▶ [AIM OF THE TASK]:
Rewrite everything in the page on monitoring resources from "Monitoring resources" down to "and available memory.", changing "memory" to "RAM".

▶ [SELECTED EXTRACT]:
* * * *

Monitoring resources
Overview
Teaching: 30 min
Exercises: 0 minQuestions
What hardware resources are being used?
Objectives
Understand the computing concept of a process
Differentiate types of memory use
Understand used and available memory.
Display disk space usage
Examine how many CPU cores are being used
After you are able to connect to a server and run programs, it is often useful to know how much of the server your programs use. And servers are often shared, so it is also useful to see what is available on the server. There are three types of server hardware resources to consider - disk space, memory, and CPU.
Let’s start by looking at the top
command. This is an interactive command that show what is currently running on your server, as well as how much memory and CPU is being used.
From your server shell prompt, start the top program:
$ top
top - 14:14:43 up 34 days, 22:24, 2 users, load average: 0.00, 0.06, 0.05
Tasks: 133 total, 1 running, 132 sleeping, 0 stopped, 0 zombie
%Cpu(s): 49.9 us, 0.0 sy, 0.0 ni, 50.0 id, 0.0 wa, 0.0 hi, 0.0 si, 0.1 st
KiB Mem : 7980368 total, 216248 free, 1120544 used, 6643576 buff/cache
KiB Swap: 0 total, 0 free, 0 used. 6487508 avail Mem
PID USER PR NI VIRT RES SHR S %CPU %MEM TIME+ COMMAND
23097 jane 20 0 1071500 1.001g 1444 S 200.0 13.2 0:14.43 run_simulation
23100 jane 20 0 40524 3660 3044 R 0.3 0.0 0:00.01 top
1 root 20 0 37764 5736 3908 S 0.0 0.1 0:25.26 systemd
2 root 20 0 0 0 0 S 0.0 0.0 0:00.02 kthreadd
3 root 20 0 0 0 0 S 0.0 0.0 0:00.16 ksoftirqd/0
5 root 0 -20 0 0 0 S 0.0 0.0 0:00.00 kworker/0:0H
At any time you may quit top by typing q
.

* * * *

▶ [DATA LINES]:
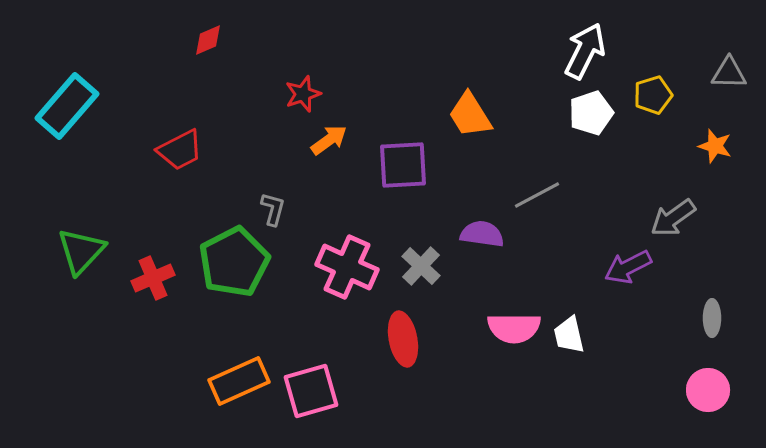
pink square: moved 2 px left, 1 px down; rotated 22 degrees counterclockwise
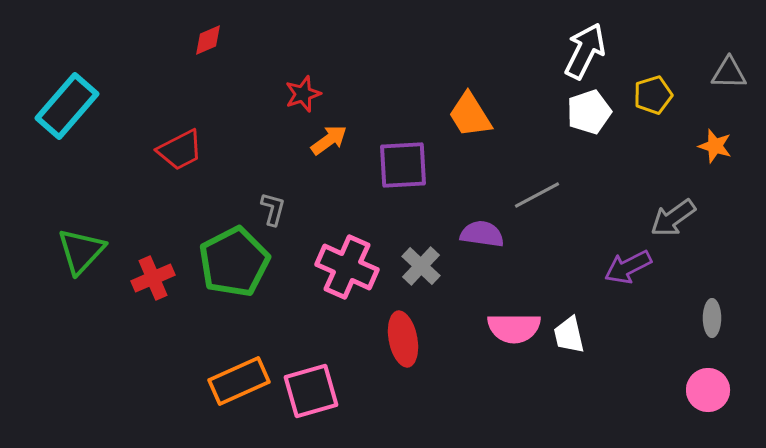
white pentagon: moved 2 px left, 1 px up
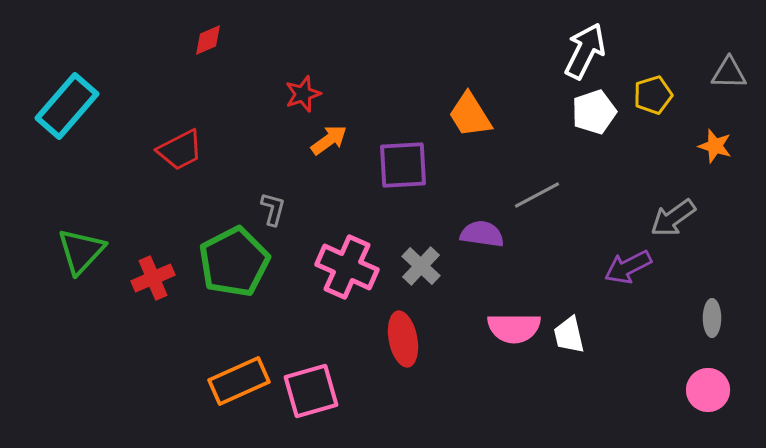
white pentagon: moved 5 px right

* * * *

▶ [FINAL ANSWER]:
Monitoring resources
Overview
Teaching: 30 min
Exercises: 0 minQuestions
What hardware resources are being used?
Objectives
Understand the computing concept of a process
Differentiate types of RAM use
Understand used and available RAM.